• _Work instruction_
Your answer must be the line containing "exposure_s: 1/7937" and each following line to the end of the listing below, copied exactly, with pictures removed and nothing added.

####

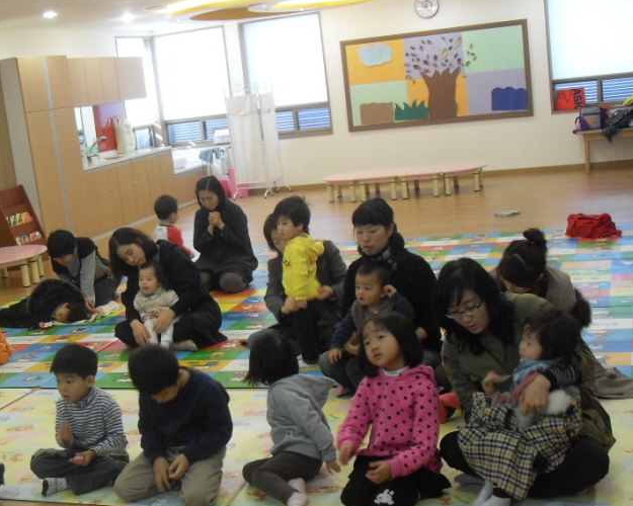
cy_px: 304
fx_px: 974
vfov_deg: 29.1
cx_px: 228
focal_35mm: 52
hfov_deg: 35.7
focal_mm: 6.3
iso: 200
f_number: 2.8
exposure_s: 1/30
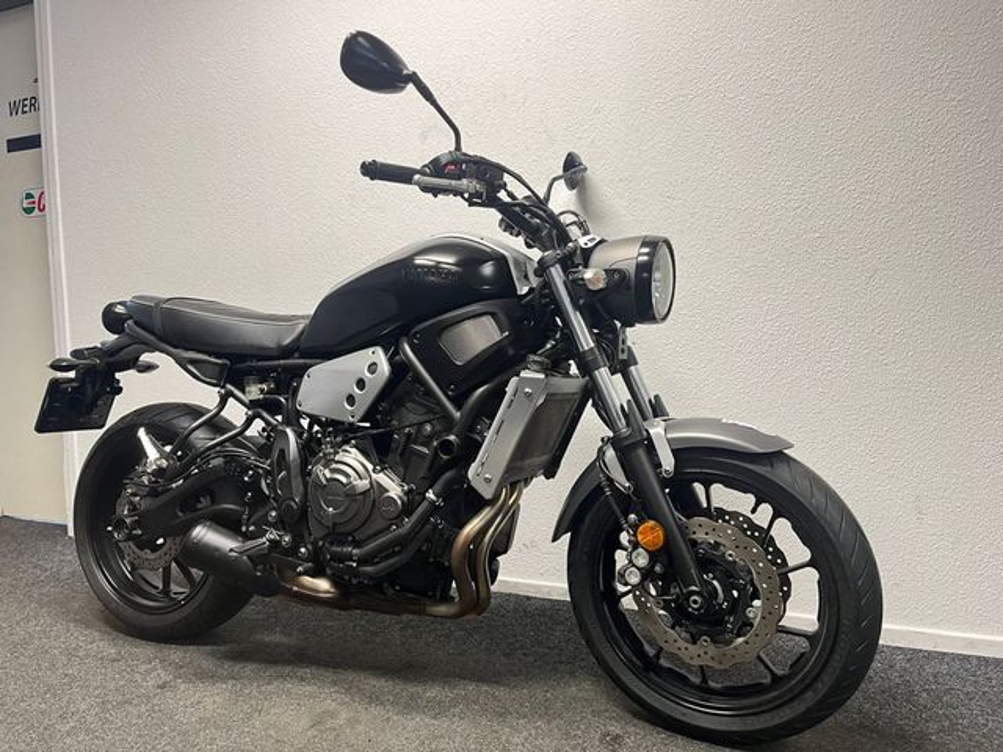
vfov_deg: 53.1
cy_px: 376
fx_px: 753
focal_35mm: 26
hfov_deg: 67.3
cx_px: 502
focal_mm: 5.1
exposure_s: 1/50
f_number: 1.6
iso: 160
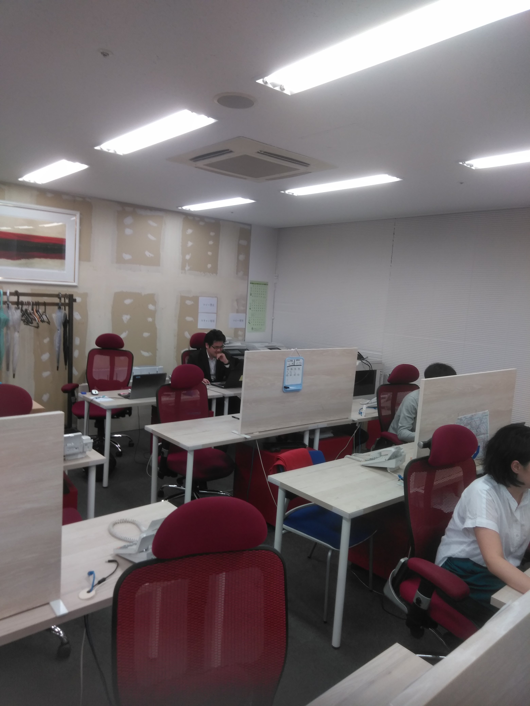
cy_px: 353
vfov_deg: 67.3
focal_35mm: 26
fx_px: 531
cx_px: 265
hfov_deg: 53.1
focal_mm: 3.46
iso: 51
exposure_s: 1/50
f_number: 2.2
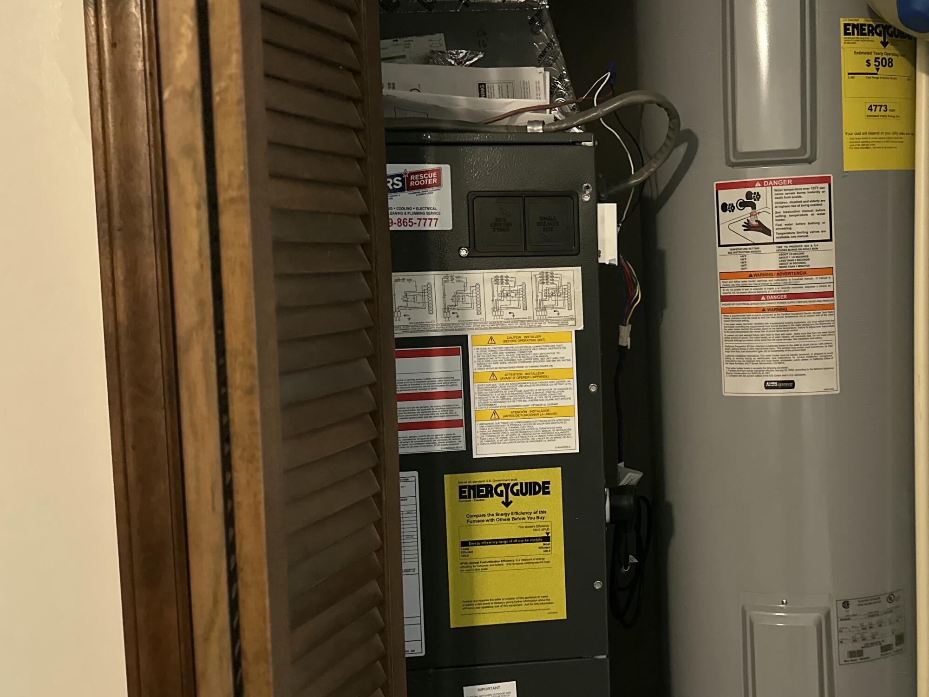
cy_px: 322
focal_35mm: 36
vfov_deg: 39.6
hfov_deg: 49.7
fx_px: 966
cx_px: 671
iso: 1000
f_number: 1.78
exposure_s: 1/30
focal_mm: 6.86
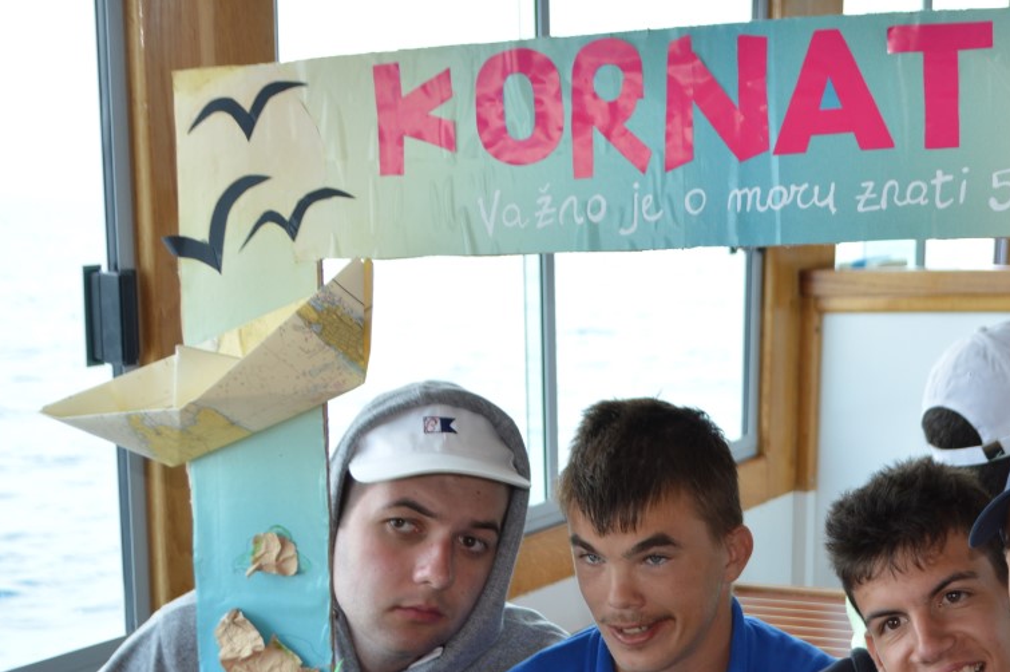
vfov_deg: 17.4
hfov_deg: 25.7
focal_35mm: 78
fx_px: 2186
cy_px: 490
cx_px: 762
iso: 200
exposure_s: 1/125
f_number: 5
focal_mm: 34
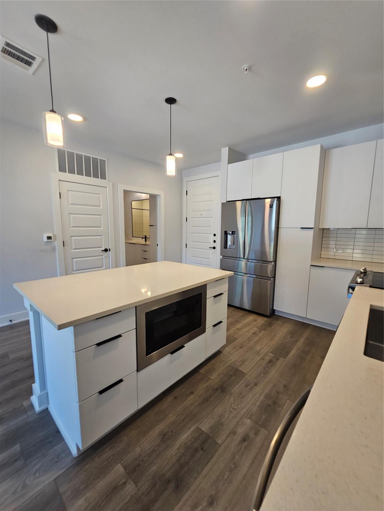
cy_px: 256
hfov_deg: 89.9
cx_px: 192
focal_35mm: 13
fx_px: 192
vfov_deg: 106.2
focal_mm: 2.2
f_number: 2.2
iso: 100
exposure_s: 1/60
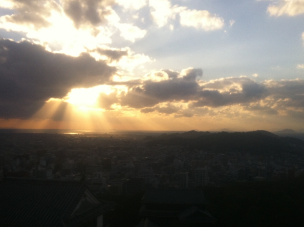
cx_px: 150
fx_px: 395
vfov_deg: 32.1
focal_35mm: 45
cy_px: 129
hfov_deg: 42.1
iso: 80
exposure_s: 1/1257
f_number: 2.8
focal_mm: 3.85
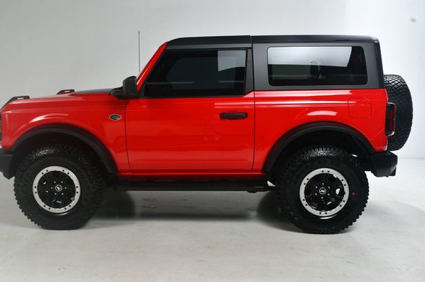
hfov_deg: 51.9
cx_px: 197
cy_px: 134
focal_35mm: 37
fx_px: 436
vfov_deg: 35.9
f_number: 13
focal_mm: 23
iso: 100
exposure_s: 1/160
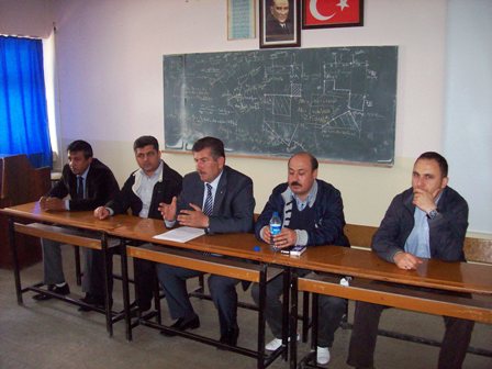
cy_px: 184
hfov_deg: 51.4
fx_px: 512
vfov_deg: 39.7
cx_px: 246
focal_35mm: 36
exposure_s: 1/64
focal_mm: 6
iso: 140
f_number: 2.7
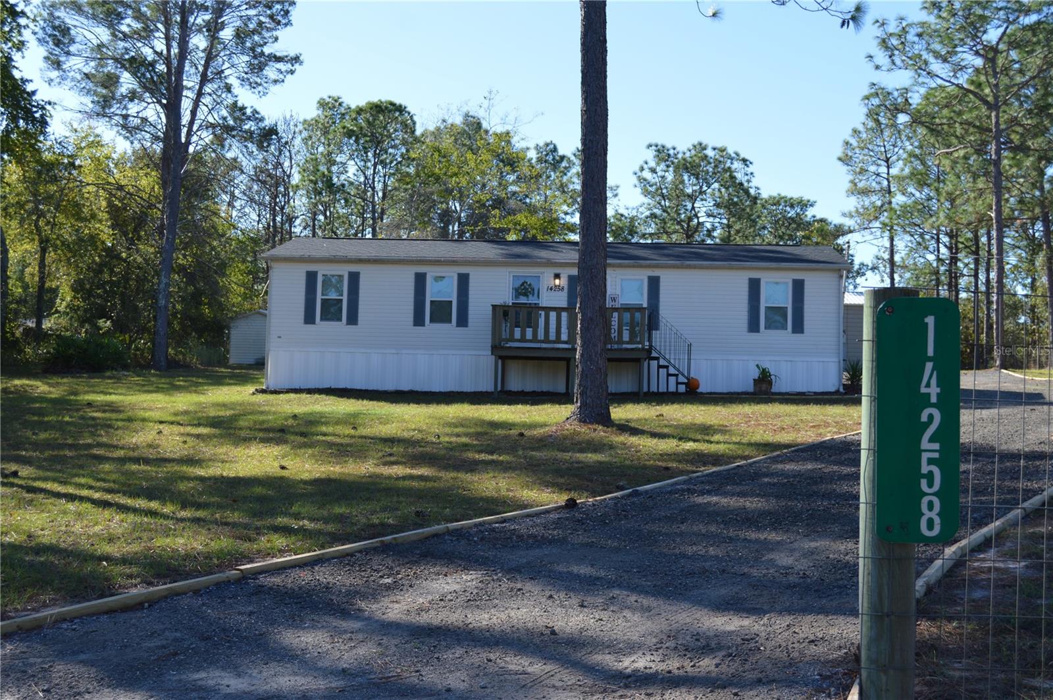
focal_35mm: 46
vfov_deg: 28.9
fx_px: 1359
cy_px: 350
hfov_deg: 42.4
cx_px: 526
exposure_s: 1/200
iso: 100
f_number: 7.1
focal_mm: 31
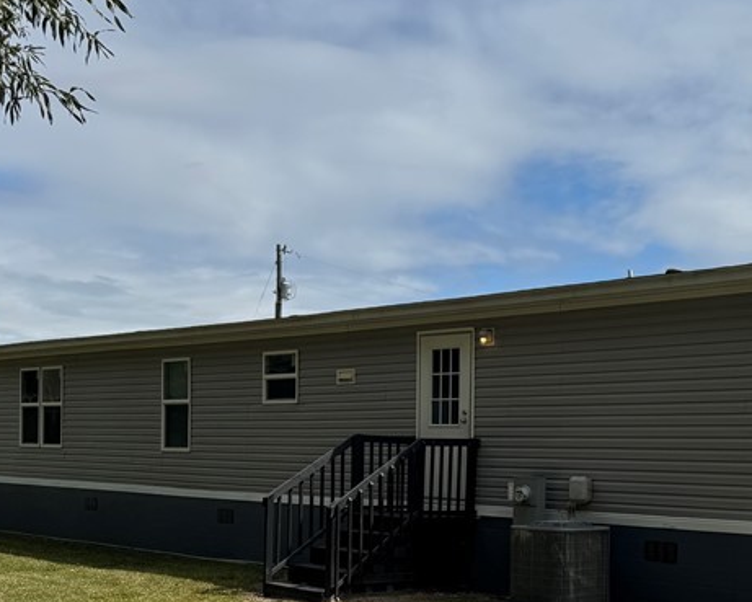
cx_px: 530
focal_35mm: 52
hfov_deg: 35.5
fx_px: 1158
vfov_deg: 28.7
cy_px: 458
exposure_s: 1/7937
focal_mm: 6.76
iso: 80
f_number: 1.78
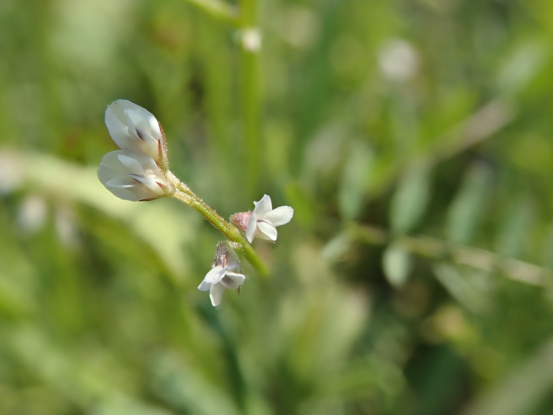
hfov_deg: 52.6
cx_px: 276
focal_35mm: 35
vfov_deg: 40.7
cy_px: 208
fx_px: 559
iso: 100
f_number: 3.5
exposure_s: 1/400
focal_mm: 6.42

####

• _Output of the task_
exposure_s: 1/7937
focal_mm: 6.76
iso: 80
f_number: 1.78
hfov_deg: 52.6
cx_px: 276
focal_35mm: 35
vfov_deg: 40.7
cy_px: 208
fx_px: 559
iso: 100
f_number: 3.5
exposure_s: 1/400
focal_mm: 6.42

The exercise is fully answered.